__WORK ORDER 1__: Present the entries, from their first line through the line containing "It reads value=137.5 unit=°", inclusive, as a Markdown table with the columns Row and Line. Number each row and leave out blank lines.

__DOCUMENT PASSAGE__:
========================

Support Questions
Find answers, ask questions, and share your expertise
Announcements
Alert: Welcome to the Unified Cloudera Community. Former HCC members be sure to read and learn how to activate your account here.

Using AWS roles with distCP command Cloudera HDFS to Amazon S3

Highlighted

Using AWS roles with distCP command Cloudera HDFS to Amazon S3

Explorer

Our shop uses AWS roles, not Secret keys.  So how do I properly provide my credentials for a distCP operation:

 

my role credentials look like this:

aws_iam_role=arn:aws:iam::<acct #>:role/rolename

 

my source files are at :

/tmp/some_data_event_file  and my destination is 

s3://bucket/path1/path2/

 

How do I use this within the context of moving files from Cloudera HDFS to S3?  We are on 

Hadoop 2.6.0-cdh5.10.0

 

My starting point is this command

hadoop distcp -Dfs.s3a.access.key=myAccessKey -Dfs.s3a.secret.key=mySecretKey hdfs://user/hdfs/mydata s3a://myBucket/mydata_backup

 

What should I use in lieu of:

-Dfs.s3a.access.key=myAccessKey -Dfs.s3a.secret.key=mySecretKey

 

IOW if my model looks like this:

hadoop distcp -Dfs.s3a.access.key=myAccessKey -Dfs.s3a.secret.key=mySecretKey hdfs://tmp/some_data_event_files/*    s3a://bucket/path1/path2/  

 

What do I replace -Dfs.s3a.access.key=myAccessKey -Dfs.s3a.secret.key=mySecretKey with to use the role unstead of individual acct key.

========================

__DATA FOR REVIEW__:

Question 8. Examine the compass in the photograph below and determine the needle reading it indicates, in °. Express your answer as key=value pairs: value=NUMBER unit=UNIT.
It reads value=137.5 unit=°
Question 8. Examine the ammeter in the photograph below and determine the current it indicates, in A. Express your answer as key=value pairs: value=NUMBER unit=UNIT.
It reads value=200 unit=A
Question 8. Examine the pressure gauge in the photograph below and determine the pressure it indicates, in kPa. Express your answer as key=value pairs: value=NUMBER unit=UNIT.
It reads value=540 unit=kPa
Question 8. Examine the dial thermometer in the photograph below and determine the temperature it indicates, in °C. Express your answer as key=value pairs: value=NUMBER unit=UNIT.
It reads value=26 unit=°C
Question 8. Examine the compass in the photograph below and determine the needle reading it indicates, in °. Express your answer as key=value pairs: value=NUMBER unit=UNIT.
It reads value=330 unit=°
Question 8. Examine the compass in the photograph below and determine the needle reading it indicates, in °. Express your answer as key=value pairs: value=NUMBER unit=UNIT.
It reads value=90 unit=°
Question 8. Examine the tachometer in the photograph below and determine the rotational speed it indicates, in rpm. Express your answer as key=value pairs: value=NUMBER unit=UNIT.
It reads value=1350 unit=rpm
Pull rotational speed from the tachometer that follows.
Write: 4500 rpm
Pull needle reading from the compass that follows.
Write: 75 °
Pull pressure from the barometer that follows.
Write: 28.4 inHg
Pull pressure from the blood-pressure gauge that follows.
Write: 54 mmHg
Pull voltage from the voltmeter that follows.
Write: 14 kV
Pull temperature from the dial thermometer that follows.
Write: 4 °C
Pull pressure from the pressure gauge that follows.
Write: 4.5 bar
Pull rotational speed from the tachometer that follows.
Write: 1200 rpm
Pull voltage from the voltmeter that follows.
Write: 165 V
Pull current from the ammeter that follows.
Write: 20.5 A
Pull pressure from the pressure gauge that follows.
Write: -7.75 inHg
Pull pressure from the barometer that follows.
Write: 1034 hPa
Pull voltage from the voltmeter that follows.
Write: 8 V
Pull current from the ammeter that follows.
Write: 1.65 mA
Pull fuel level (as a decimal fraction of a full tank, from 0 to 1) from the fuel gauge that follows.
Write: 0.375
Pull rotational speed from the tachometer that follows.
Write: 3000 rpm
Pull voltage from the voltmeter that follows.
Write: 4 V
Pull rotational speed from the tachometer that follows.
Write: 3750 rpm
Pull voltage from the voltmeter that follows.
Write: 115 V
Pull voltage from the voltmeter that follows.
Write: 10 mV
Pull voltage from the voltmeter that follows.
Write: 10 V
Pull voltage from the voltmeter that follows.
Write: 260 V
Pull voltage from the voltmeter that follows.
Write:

========================

__WORK ORDER 2__: According to the forum thread on using AWS roles with distCP, which Hadoop version is the poster on?

__EXERCISE SOLUTION 1__:
| Row | Line |
|---|---|
| 1 | Question 8. Examine the compass in the photograph below and determine the needle reading it indicates, in °. Express your answer as key=value pairs: value=NUMBER unit=UNIT. |
| 2 | It reads value=137.5 unit=° |

__EXERCISE SOLUTION 2__: Hadoop 2.6.0-cdh5.10.0